The themes treated seem at first sight various — biography, literary criticism, natural science, morals, and metaphysics. But the initiated reader will find that the same topics and turns of thought recur under every title: we may expect under “ Friendship” as much moral cosmology as under “Fate," and under "Science" as many oriental anecdotes as under “Worship.” The real subject is everywhere the same. As a preacher might under every text enforce the same lessons of the gospel, so Emerson traces in every sphere the same spiritual laws of experience - compensation, continuity, the self-expression of the soul in the forms of nature and of society, until she finally recognizes herself in her own work, and sees its beneficence and beauty. The power of thought, or rather, perhaps, of imagination, is his single theme : its power first to make the world, then to understand it, and finally to rise above it. All nature is an embodiment of our native fancy, and all history a drama, in which the innate possibilities of our spirit are enacted and realized. While the conflict of life and the shocks of experience seem to bring us face to face with an alien and overwhelming power, reflection can humanize and rationalize the power by discovering its laws; and with this recognition of the rationality of all things comes the sense of their beauty and order. The very destruction which nature seems to prepare for our special hopes is thus seen to be the victory of our deeper and impersonal interests. To awaken in us this spiritual insight, an elevation of mind which is an act at once of comprehension and of worship, to substitute it for lower passions and more servile forms of intelligence — that is Emerson's constant effort. All his resources of illustration, of observation, rhetoric, and paradox, are used to deepen and clarify this sort of wisdom.
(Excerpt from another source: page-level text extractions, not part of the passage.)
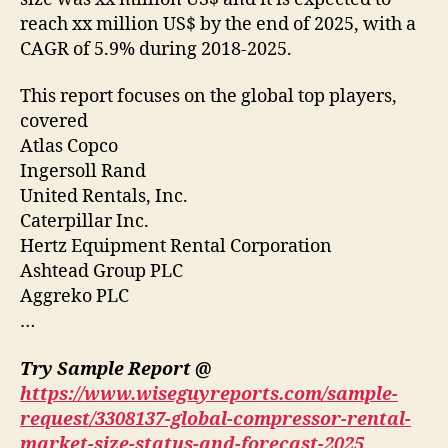
reach xx million US$ by the end of 2025, with a
CAGR of 5.9% during 2018-2025.
This report focuses on the global top players,
covered
Atlas Copco
Ingersoll Rand
United Rentals, Inc.
Caterpillar Inc.
Hertz Equipment Rental Corporation
Ashtead Group PLC
Aggreko PLC
…
Try Sample Report @
https://www.wiseguyreports.com/sample-
request/3308137-global-compressor-rental-
market-size-status-and-forecast-2025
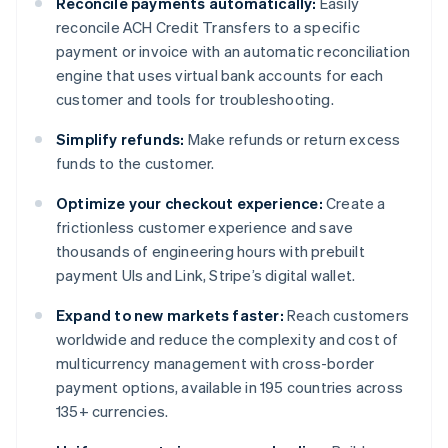
Reconcile payments automatically:
Easily
reconcile ACH Credit Transfers to a specific
payment or invoice with an automatic reconciliation
engine that uses virtual bank accounts for each
customer and tools for troubleshooting.
Simplify refunds:
Make refunds or return excess
funds to the customer.
Optimize your checkout experience:
Create a
frictionless customer experience and save
thousands of engineering hours with prebuilt
payment UIs and Link, Stripe’s digital wallet.
Expand to new markets faster:
Reach customers
worldwide and reduce the complexity and cost of
multicurrency management with cross-border
payment options, available in 195 countries across
135+ currencies.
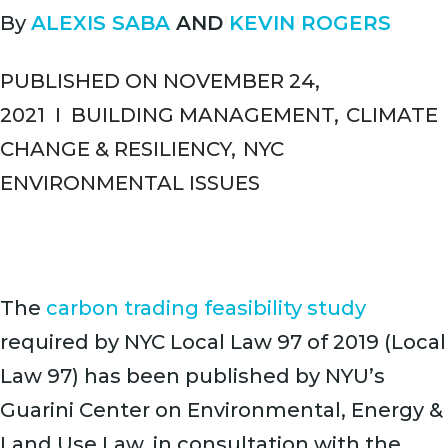
By
ALEXIS SABA
AND
KEVIN ROGERS
PUBLISHED ON NOVEMBER 24,
2021
I
BUILDING MANAGEMENT
,
CLIMATE
CHANGE & RESILIENCY
,
NYC
ENVIRONMENTAL ISSUES
The
carbon trading feasibility study
required by NYC Local Law 97 of 2019 (Local
Law 97) has been published by NYU’s
Guarini Center on Environmental, Energy &
Land Use Law, in consultation with the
Such thought is essentially the same that is found in the German romantic or idealistic philosophers, with whom Emerson's affinity is remarkable, all the more as he seems to have borrowed little or

nothing from their works. The resemblance may be accounted for, perhaps, by the similar conditions that existed in the religious thought of that time in Germany and in New England. In both countries the abandonment, on the part of the new school of philosophy, of all allegiance to the traditional theology, coincided with a vague enthusiasm for science and with a quickening of national and humanitarian hopes. The critics of human nature, during the eighteenth century, had shown how much men's ideas of things depended on their natural predispositions, on the character of their senses, and the habits of their intelligence. Seizing upon this thought, and exaggerating it, the romantic philosophers attributed to the spirit of man that omnipotence which had belonged to God, and felt that in this way they were reasserting the supremacy of mind over matter and establishing it upon a safe and rational basis. The Germans were great system-makers, and Emerson cannot rival them in the sustained effort of thought by which they sought to reinterpret every sphere of being according to their chosen principles. On the other hand, those who are distrustful of a too systematic and complete philosophy, especially of this transcendental sort, will regard it as a fortunate incapacity in Emerson that he was never able to trace out and defend the universal implications of any of his ideas, and never wrote, for instance, the book he had once planned on the law of compensation. A happy instinct made him always prefer a fresh statement on a fresh subject, and deterred him from repeating or defending his trains of thought. A suggestion once given, the spirit once aroused to speculation, a glimpse once gained of some ideal harmony, he preferred to descend again to common sense and to touch the earth for a moment before another flight. The faculty of idealization was in itself what he valued. Philosophy for him was rather a moral energy flowering into sprightliness of thought than a body of serious and defensible doctrines. And in practising transcendental speculation only in this poetic and sporadic fashion, Emerson was perhaps retaining its truest value and avoiding its greatest danger. He secured the freedom and fertility of his intelligence, and did not allow one conception of law or one hint of harmony to sterilize the mind and prevent the subsequent birth of other ideas, no less just and inspiring than itself.